Но ни на какой вооруженный конфликт с Турцией из-за ее назойливого проникновения на постсоветское пространство и претензий на участие в карабахском урегулировании Москва не пойдет, несмотря на звучащие призывы применить силу и «устроить новый Халхин-Гол». Турция и Россия уже находятся в симбиотическом положении, когда каждая сторона жизненно необходима другой в реализации важнейших внешнеполитических целей. Для Москвы крайне важно продолжение Эрдоганом линии на противопоставление Турции Западу в ценностном и геополитическом разрезе, что отвлекает Запад от противодействия России, ведет к «смерти мозга НАТО» (конфликт Эрдогана с Макроном не позволяет президенту Франции отталкивать совсем Владимира Путина) и повышает значимость сотрудничества Европы с Москвой на Ближнем Востоке и в Средиземноморье (вчерашний визит Лаврова в Грецию, с которой отношения были испорчены шпионским скандалом, именно про это – на Грецию «наехал» Эрдоган). Владимир Путин на «Валдае» восторженно говорило том, как легко и приятно иметь дело с таким самостоятельным от Запада партнером как Эрдоган – решил и купил С-400, решил и разрешил проложить газопровод.

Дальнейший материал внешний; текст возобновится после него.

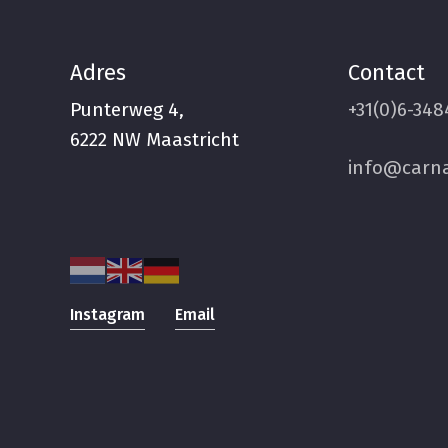
Adres
Contact
Punterweg 4,
+31(0)6-348
6222 NW Maastricht
info@carna
Instagram
Email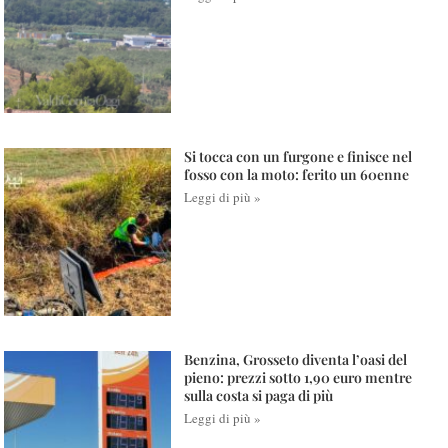
Si tocca con un furgone e finisce nel
fosso con la moto: ferito un 60enne
Leggi di più »
Benzina, Grosseto diventa l’oasi del
pieno: prezzi sotto 1,90 euro mentre
sulla costa si paga di più
Leggi di più »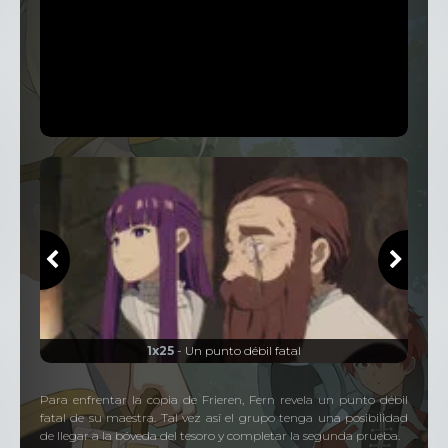
1x25
- Un punto débil fatal
Para enfrentar la copia de Frieren, Fern revela un punto débil
fatal de su maestra. Tal vez así el grupo tenga una posibilidad
de llegar a la bóveda del tesoro y completar la segunda prueba.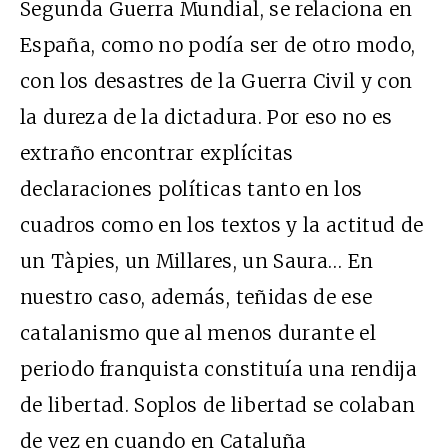
Segunda Guerra Mundial, se relaciona en
España, como no podía ser de otro modo,
con los desastres de la Guerra Civil y con
la dureza de la dictadura. Por eso no es
extraño encontrar explícitas
declaraciones políticas tanto en los
cuadros como en los textos y la actitud de
un Tàpies, un Millares, un Saura… En
nuestro caso, además, teñidas de ese
catalanismo que al menos durante el
periodo franquista constituía una rendija
de libertad. Soplos de libertad se colaban
de vez en cuando en Cataluña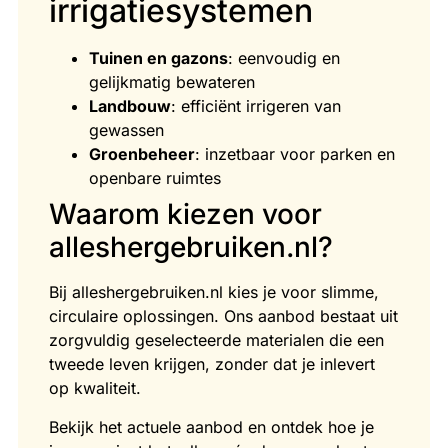
irrigatiesystemen
Tuinen en gazons
: eenvoudig en
gelijkmatig bewateren
Landbouw
: efficiënt irrigeren van
gewassen
Groenbeheer
: inzetbaar voor parken en
openbare ruimtes
Waarom kiezen voor
alleshergebruiken.nl?
Bij alleshergebruiken.nl kies je voor slimme,
circulaire oplossingen. Ons aanbod bestaat uit
zorgvuldig geselecteerde materialen die een
tweede leven krijgen, zonder dat je inlevert
op kwaliteit.
Bekijk het actuele aanbod en ontdek hoe je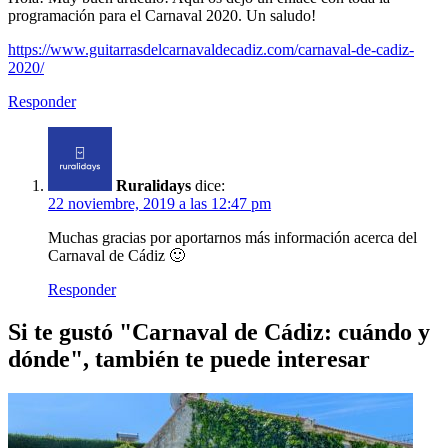
programación para el Carnaval 2020. Un saludo!
https://www.guitarrasdelcarnavaldecadiz.com/carnaval-de-cadiz-
2020/
Responder
Ruralidays
dice:
22 noviembre, 2019 a las 12:47 pm
Muchas gracias por aportarnos más información acerca del
Carnaval de Cádiz 🙂
Responder
Si te gustó "Carnaval de Cádiz: cuándo y
dónde", también te puede interesar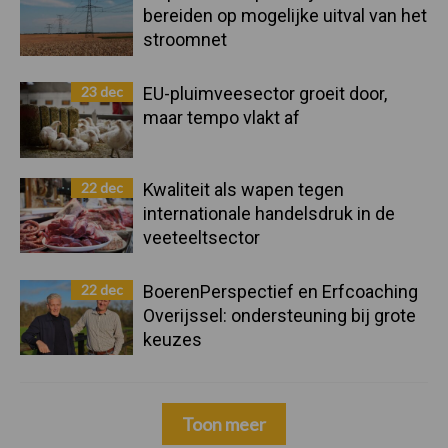
bereiden op mogelijke uitval van het
stroomnet
23 dec
EU-pluimveesector groeit door,
maar tempo vlakt af
22 dec
Kwaliteit als wapen tegen
internationale handelsdruk in de
veeteeltsector
22 dec
BoerenPerspectief en Erfcoaching
Overijssel: ondersteuning bij grote
keuzes
Toon meer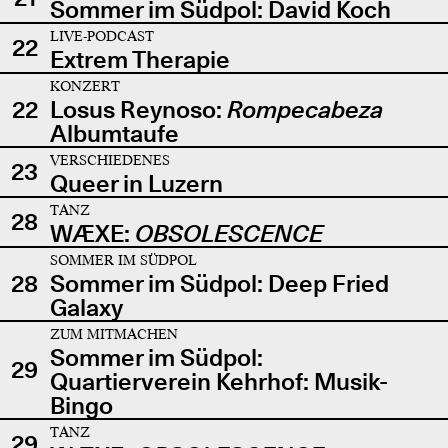
Sommer im Südpol: David Koch
LIVE-PODCAST
22
Extrem Therapie
KONZERT
22
Losus Reynoso:
Rompecabeza
Albumtaufe
VERSCHIEDENES
23
Queer in Luzern
TANZ
28
WÆXE:
OBSOLESCENCE
SOMMER IM SÜDPOL
28
Sommer im Südpol: Deep Fried
Galaxy
ZUM MITMACHEN
Sommer im Südpol:
29
Quartierverein Kehrhof: Musik-
Bingo
TANZ
29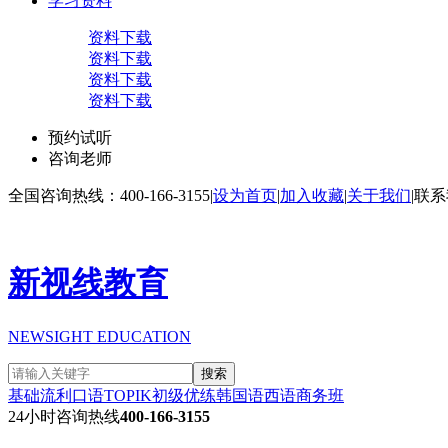
学习资料
资料下载
资料下载
资料下载
资料下载
预约试听
咨询老师
全国咨询热线：400-166-3155
|
设为首页
|
加入收藏
|
关于我们
|
联系
新视线教育
NEWSIGHT EDUCATION
搜索
基础流利口语
TOPIK初级
优练韩国语
西语商务班
24小时咨询热线
400-166-3155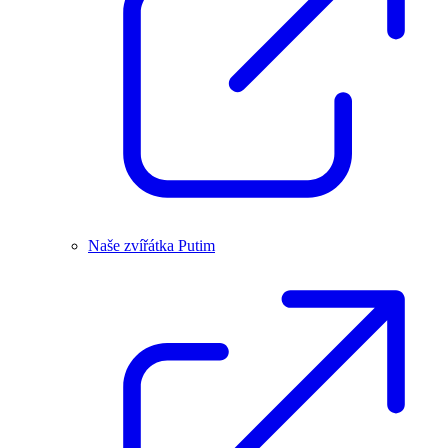
Naše zvířátka Putim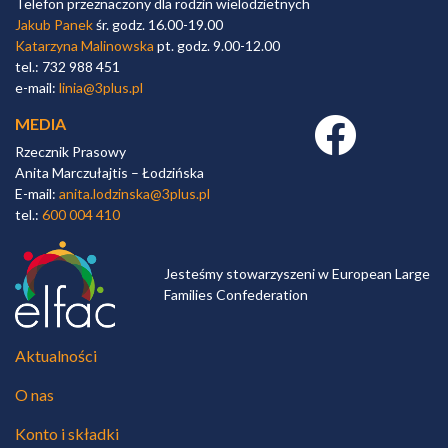
Telefon przeznaczony dla rodzin wielodzietnych
Jakub Panek
śr. godz. 16.00-19.00
Katarzyna Malinowska
pt. godz. 9.00-12.00
tel.: 732 988 451
e-mail:
linia@3plus.pl
MEDIA
Facebook link
Rzecznik Prasowy
Anita Marczułajtis – Łodzińska
E-mail:
anita.lodzinska@3plus.pl
tel.:
600 004 410
Jesteśmy stowarzyszeni w European Large
Families Confederation
Aktualności
O nas
Konto i składki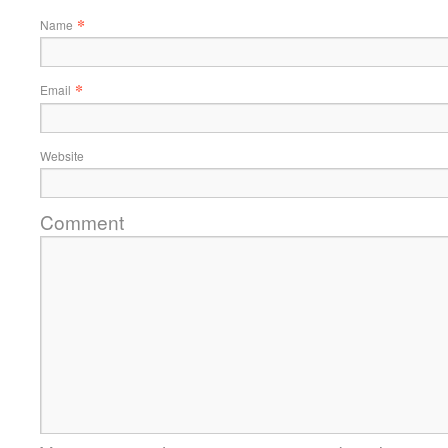
*
Name
*
Email
Website
Comment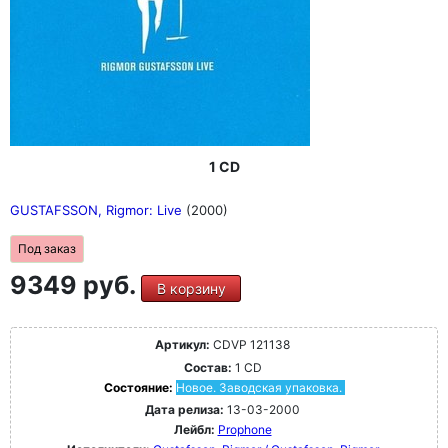
1 CD
GUSTAFSSON, Rigmor: Live
(2000)
Под заказ
9349 руб.
В корзину
Артикул:
CDVP 121138
Состав:
1 CD
Состояние:
Новое. Заводская упаковка.
Дата релиза:
13-03-2000
Лейбл:
Prophone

В Сирии Москва полностью зависит от Турции в тыловом обеспечении российской группировки через проливы. В военном плане Турция при желании может сделать российскую операцию запредельно дорогим удовольствием, как уже было продемонстрировано в феврале этого года. На постсоветском пространстве Турция ведет себя сегодня примерно так же, как Россия в 2015 году повела себя в Сирии – оказывает по приглашению военную помощь легитимному правительству суверенного государства в борьбе с сепаратистами на его собственной территории и навязывает себя в качестве посредника и гаранта политического урегулирования, не заморачиваясь, наступает ли она при этом на чьи-то интересы (отсюда призывы Эрдогана к Путину «решить все, как в Сирии»).

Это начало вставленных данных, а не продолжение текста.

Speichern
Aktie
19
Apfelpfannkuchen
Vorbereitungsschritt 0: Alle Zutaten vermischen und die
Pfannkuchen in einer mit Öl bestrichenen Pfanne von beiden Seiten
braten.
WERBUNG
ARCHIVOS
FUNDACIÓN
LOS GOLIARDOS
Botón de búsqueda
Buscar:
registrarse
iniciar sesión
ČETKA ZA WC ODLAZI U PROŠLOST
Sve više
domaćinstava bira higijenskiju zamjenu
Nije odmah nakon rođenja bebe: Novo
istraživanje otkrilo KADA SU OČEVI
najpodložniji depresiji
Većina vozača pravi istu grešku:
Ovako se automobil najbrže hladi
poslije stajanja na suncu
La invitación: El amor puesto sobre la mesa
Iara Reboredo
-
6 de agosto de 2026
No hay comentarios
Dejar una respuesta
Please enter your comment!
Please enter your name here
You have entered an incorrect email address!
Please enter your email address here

Есть только две мины, которые могут взорвать российско-турецкие отношения: расширение военно-технического сотрудничества Анкары с Украиной (производство беспилотников, поставки высокоточного оружия, лоббирование членства Украины и Грузии в НАТО) и агрессивное продвижение идей пантюркизма и политического ислама внутри России. Расширение турецкого присутствия на Южном Кавказе уже свершившийся факт, и Москву волнует лишь непересечение Эрдоганом красных линий, которые ему чертят авиаударами в Идлибе. Учитывая негативные прогнозы военной ситуации для Армении и армии Нагорного Карабаха (возвращение потерянных позиций уже невозможно и в перспективе зимняя блокада Карабаха) и стойкое нежелание Москвы вмешиваться военным путем, России и Турции в ближайшие месяцы не избежать тесного сотрудничества по предотвращению гуманитарной катастрофы в Карабахе, созданию зон деэскалации и гуманитарных коридоров. Будет не «новый Халхин-Гол», будет «новый Идлиб».